Legendary Boston Celtics player, coach KC Jones dies at 88

KC Jones, who personified victory as an obstinate point guard and then coach of the Boston Celtics during a career in the Hall of Fame, died, the Celtics confirmed on Friday. He was 88 years old.

KC was Jones’ Christian name, although some joked that “C” meant championships. It was easy to see why.

He has played nine seasons in the NBA, all with the Celtics, and has won titles in eight of them – the third most in league history, behind only teammates Bill Russell (11) and Sam Jones (10). That success extended to his coaching days, when he won three titles (one as an assistant, two as a head coach) during Boston’s 1980s success with Larry Bird & Co.

Jones was not flashy and his game days were not full of gaudy statistics; he averaged just 7.4 points in his career. But the six-foot guard was the consummate player of the team, whose defense made attacks on opposing stars like Jerry West and Oscar Robertson and whose moves made the Celtics engine run.

“I just didn’t see how a man who shot as badly as KC could stay in the NBA,” recalled Bob Cousy, the famous Celtics point guard Jones initially supported and then replaced as a starter when “Cooz” retired in 1963. ” I really didn’t think his other skills would be enough to keep him around. But I was wrong. The man turned out to be incredible in defense and ended up learning to score enough that rival teams could not afford not to protect him.
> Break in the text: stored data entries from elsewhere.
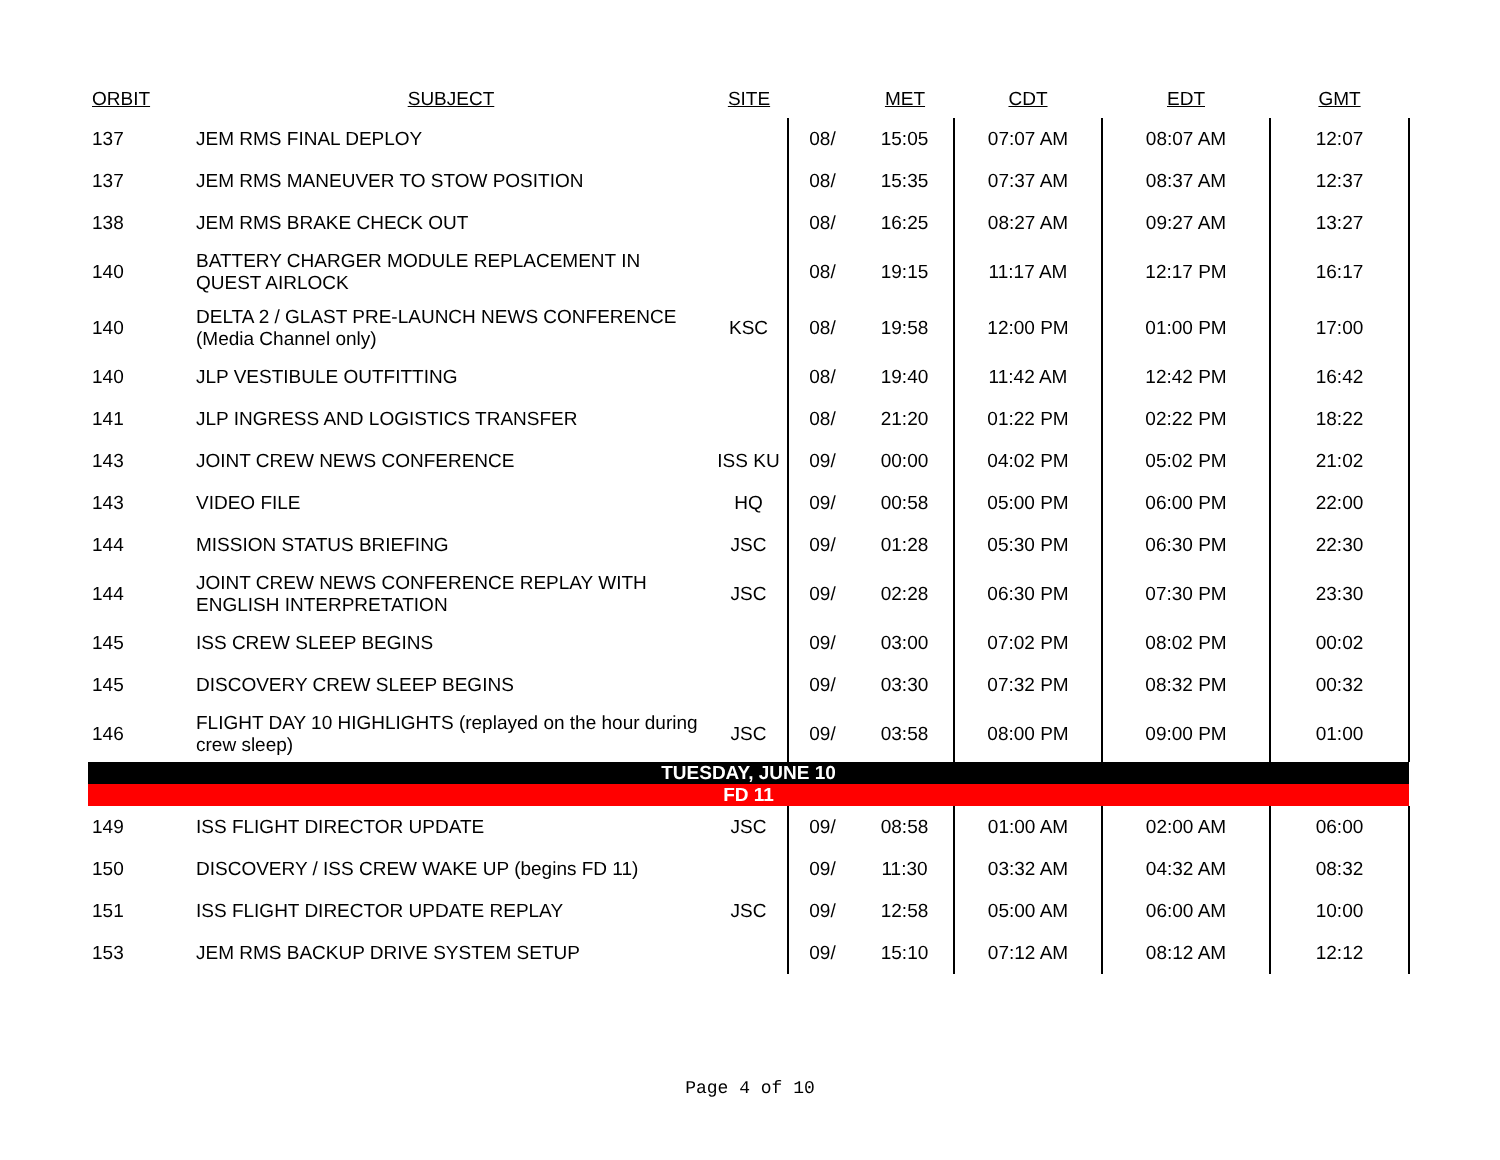| ORBIT | SUBJECT | SITE | | MET | CDT | EDT | GMT |
| --- | --- | --- | --- | --- | --- | --- | --- |
| 137 | JEM RMS FINAL DEPLOY | | 08/ | 15:05 | 07:07 AM | 08:07 AM | 12:07 |
| 137 | JEM RMS MANEUVER TO STOW POSITION | | 08/ | 15:35 | 07:37 AM | 08:37 AM | 12:37 |
| 138 | JEM RMS BRAKE CHECK OUT | | 08/ | 16:25 | 08:27 AM | 09:27 AM | 13:27 |
| 140 | BATTERY CHARGER MODULE REPLACEMENT IN QUEST AIRLOCK | | 08/ | 19:15 | 11:17 AM | 12:17 PM | 16:17 |
| 140 | DELTA 2 / GLAST PRE-LAUNCH NEWS CONFERENCE (Media Channel only) | KSC | 08/ | 19:58 | 12:00 PM | 01:00 PM | 17:00 |
| 140 | JLP VESTIBULE OUTFITTING | | 08/ | 19:40 | 11:42 AM | 12:42 PM | 16:42 |
| 141 | JLP INGRESS AND LOGISTICS TRANSFER | | 08/ | 21:20 | 01:22 PM | 02:22 PM | 18:22 |
| 143 | JOINT CREW NEWS CONFERENCE | ISS KU | 09/ | 00:00 | 04:02 PM | 05:02 PM | 21:02 |
| 143 | VIDEO FILE | HQ | 09/ | 00:58 | 05:00 PM | 06:00 PM | 22:00 |
| 144 | MISSION STATUS BRIEFING | JSC | 09/ | 01:28 | 05:30 PM | 06:30 PM | 22:30 |
| 144 | JOINT CREW NEWS CONFERENCE REPLAY WITH ENGLISH INTERPRETATION | JSC | 09/ | 02:28 | 06:30 PM | 07:30 PM | 23:30 |
| 145 | ISS CREW SLEEP BEGINS | | 09/ | 03:00 | 07:02 PM | 08:02 PM | 00:02 |
| 145 | DISCOVERY CREW SLEEP BEGINS | | 09/ | 03:30 | 07:32 PM | 08:32 PM | 00:32 |
| 146 | FLIGHT DAY 10 HIGHLIGHTS (replayed on the hour during crew sleep) | JSC | 09/ | 03:58 | 08:00 PM | 09:00 PM | 01:00 |
| TUESDAY, JUNE 10 | | | | | | | |
| FD 11 | | | | | | | |
| 149 | ISS FLIGHT DIRECTOR UPDATE | JSC | 09/ | 08:58 | 01:00 AM | 02:00 AM | 06:00 |
| 150 | DISCOVERY / ISS CREW WAKE UP (begins FD 11) | | 09/ | 11:30 | 03:32 AM | 04:32 AM | 08:32 |
| 151 | ISS FLIGHT DIRECTOR UPDATE REPLAY | JSC | 09/ | 12:58 | 05:00 AM | 06:00 AM | 10:00 |
| 153 | JEM RMS BACKUP DRIVE SYSTEM SETUP | | 09/ | 15:10 | 07:12 AM | 08:12 AM | 12:12 |
Page 4 of 10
Jones was part of title-winning teams with the Celtics from 1959 to 1966, an eight-year race unlike any other in professional sport. The only season in which he did not win a championship was 1966-67, and Jones, aged 34, retired shortly thereafter.
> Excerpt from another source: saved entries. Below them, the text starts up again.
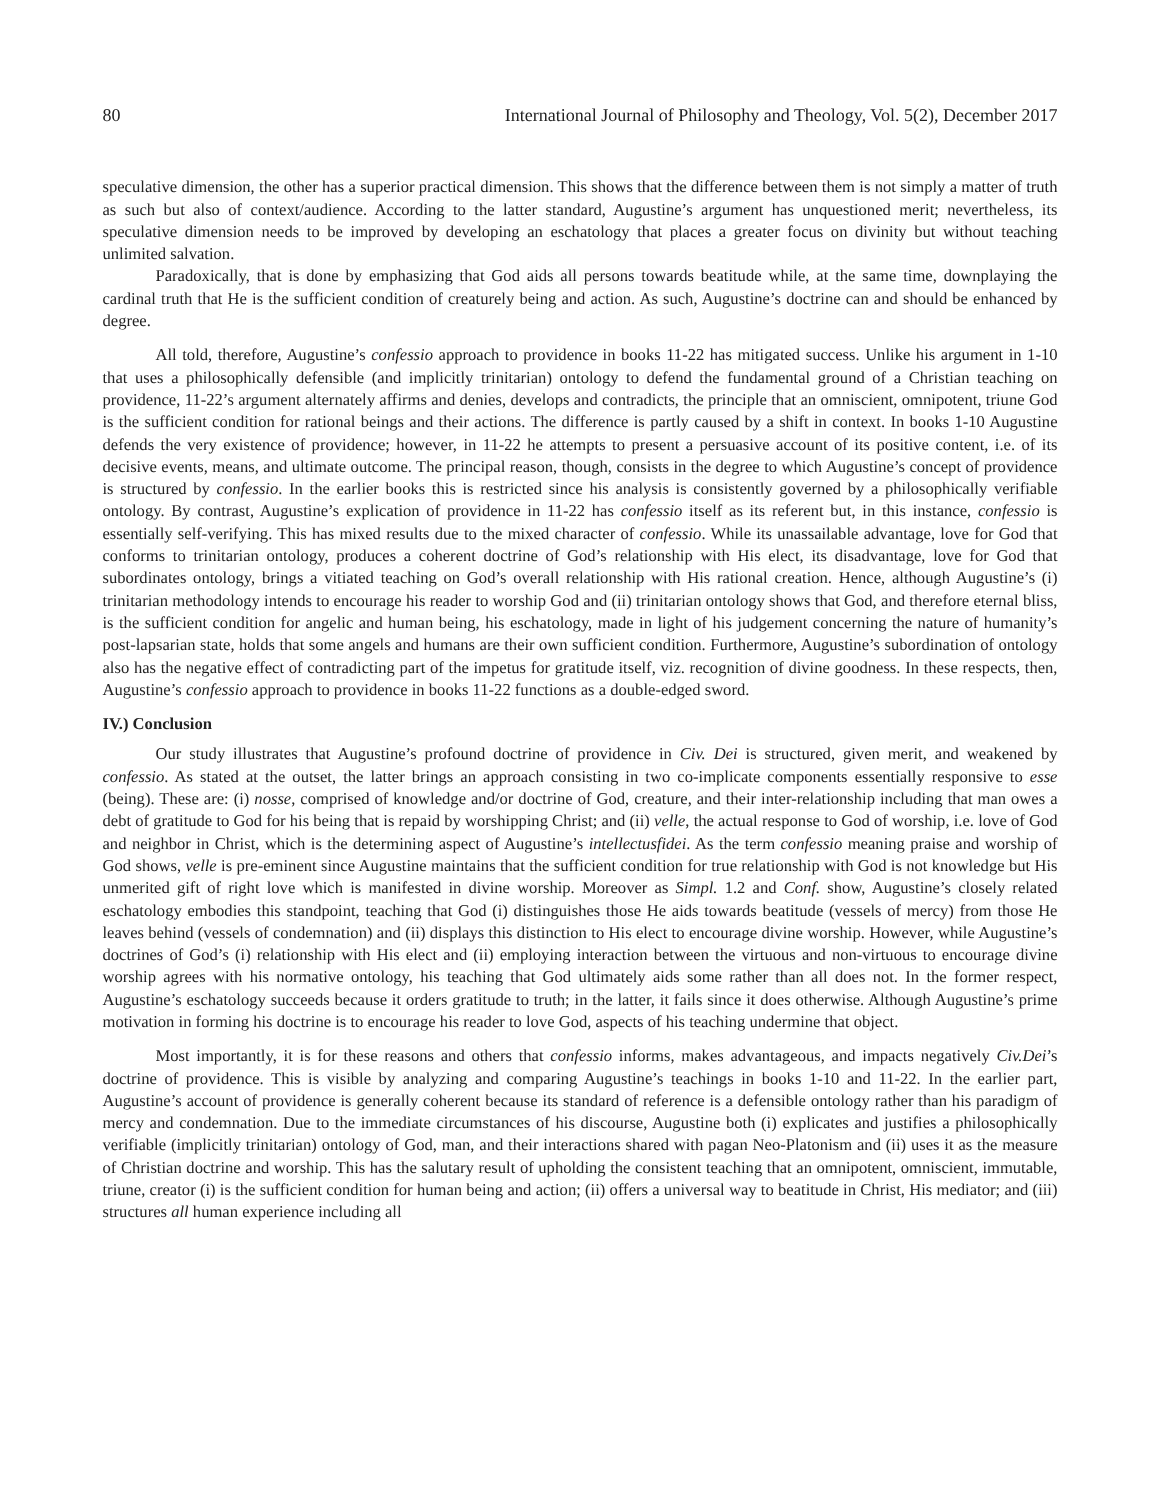80 International Journal of Philosophy and Theology, Vol. 5(2), December 2017
speculative dimension, the other has a superior practical dimension. This shows that the difference between them is not simply a matter of truth as such but also of context/audience. According to the latter standard, Augustine’s argument has unquestioned merit; nevertheless, its speculative dimension needs to be improved by developing an eschatology that places a greater focus on divinity but without teaching unlimited salvation.
Paradoxically, that is done by emphasizing that God aids all persons towards beatitude while, at the same time, downplaying the cardinal truth that He is the sufficient condition of creaturely being and action. As such, Augustine’s doctrine can and should be enhanced by degree.
All told, therefore, Augustine’s confessio approach to providence in books 11-22 has mitigated success. Unlike his argument in 1-10 that uses a philosophically defensible (and implicitly trinitarian) ontology to defend the fundamental ground of a Christian teaching on providence, 11-22’s argument alternately affirms and denies, develops and contradicts, the principle that an omniscient, omnipotent, triune God is the sufficient condition for rational beings and their actions. The difference is partly caused by a shift in context. In books 1-10 Augustine defends the very existence of providence; however, in 11-22 he attempts to present a persuasive account of its positive content, i.e. of its decisive events, means, and ultimate outcome. The principal reason, though, consists in the degree to which Augustine’s concept of providence is structured by confessio. In the earlier books this is restricted since his analysis is consistently governed by a philosophically verifiable ontology. By contrast, Augustine’s explication of providence in 11-22 has confessio itself as its referent but, in this instance, confessio is essentially self-verifying. This has mixed results due to the mixed character of confessio. While its unassailable advantage, love for God that conforms to trinitarian ontology, produces a coherent doctrine of God’s relationship with His elect, its disadvantage, love for God that subordinates ontology, brings a vitiated teaching on God’s overall relationship with His rational creation. Hence, although Augustine’s (i) trinitarian methodology intends to encourage his reader to worship God and (ii) trinitarian ontology shows that God, and therefore eternal bliss, is the sufficient condition for angelic and human being, his eschatology, made in light of his judgement concerning the nature of humanity’s post-lapsarian state, holds that some angels and humans are their own sufficient condition. Furthermore, Augustine’s subordination of ontology also has the negative effect of contradicting part of the impetus for gratitude itself, viz. recognition of divine goodness. In these respects, then, Augustine’s confessio approach to providence in books 11-22 functions as a double-edged sword.
IV.) Conclusion
Our study illustrates that Augustine’s profound doctrine of providence in Civ. Dei is structured, given merit, and weakened by confessio. As stated at the outset, the latter brings an approach consisting in two co-implicate components essentially responsive to esse (being). These are: (i) nosse, comprised of knowledge and/or doctrine of God, creature, and their inter-relationship including that man owes a debt of gratitude to God for his being that is repaid by worshipping Christ; and (ii) velle, the actual response to God of worship, i.e. love of God and neighbor in Christ, which is the determining aspect of Augustine’s intellectusfidei. As the term confessio meaning praise and worship of God shows, velle is pre-eminent since Augustine maintains that the sufficient condition for true relationship with God is not knowledge but His unmerited gift of right love which is manifested in divine worship. Moreover as Simpl. 1.2 and Conf. show, Augustine’s closely related eschatology embodies this standpoint, teaching that God (i) distinguishes those He aids towards beatitude (vessels of mercy) from those He leaves behind (vessels of condemnation) and (ii) displays this distinction to His elect to encourage divine worship. However, while Augustine’s doctrines of God’s (i) relationship with His elect and (ii) employing interaction between the virtuous and non-virtuous to encourage divine worship agrees with his normative ontology, his teaching that God ultimately aids some rather than all does not. In the former respect, Augustine’s eschatology succeeds because it orders gratitude to truth; in the latter, it fails since it does otherwise. Although Augustine’s prime motivation in forming his doctrine is to encourage his reader to love God, aspects of his teaching undermine that object.
Most importantly, it is for these reasons and others that confessio informs, makes advantageous, and impacts negatively Civ.Dei’s doctrine of providence. This is visible by analyzing and comparing Augustine’s teachings in books 1-10 and 11-22. In the earlier part, Augustine’s account of providence is generally coherent because its standard of reference is a defensible ontology rather than his paradigm of mercy and condemnation. Due to the immediate circumstances of his discourse, Augustine both (i) explicates and justifies a philosophically verifiable (implicitly trinitarian) ontology of God, man, and their interactions shared with pagan Neo-Platonism and (ii) uses it as the measure of Christian doctrine and worship. This has the salutary result of upholding the consistent teaching that an omnipotent, omniscient, immutable, triune, creator (i) is the sufficient condition for human being and action; (ii) offers a universal way to beatitude in Christ, His mediator; and (iii) structures all human experience including all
But Jones remained in the game, first as a coach at Brandeis University outside Boston and then as an assistant or head coach in the NBA or ABA before returning to the Celtics as an assistant to Bill Fitch in 1977. Fitch left the team four years later, and Jones replaced him, inheriting a group led by Bird and his Hall of Fame companions Kevin McHale and Robert Parish. Three weeks after Jones took over, the Celtics decided to acquire Dennis Johnson.

Together, they reached the NBA finals on four consecutive seasons (1984-87), winning titles in 1984 and 86. Jones’ stripped training style was criticized by some, but his players welcomed him.

“He has our respect as a coach and as a person,” Bird said once.

Jones left the Celtics bench after the 1987 season, moving to the Celtics board before ending his career as a coach in Seattle and Detroit.

His 25th was retired by the Celtics and he was nominated for the Professional Basketball Hall of Fame in 1989.

Born in Texas, Jones starred alongside Russell at the University of San Francisco, winning consecutive NCAA titles in 1955 and 1956. In the summer after their second title, the two led the US team to a gold medal at the Melbourne Olympics.

To this day, Jones is just one of seven players to win college basketball and NBA titles, as well as Olympic gold, joining Russell, Michael Jordan, Magic Johnson, Jerry Lucas, Quinn Buckner and Clyde Lovellette.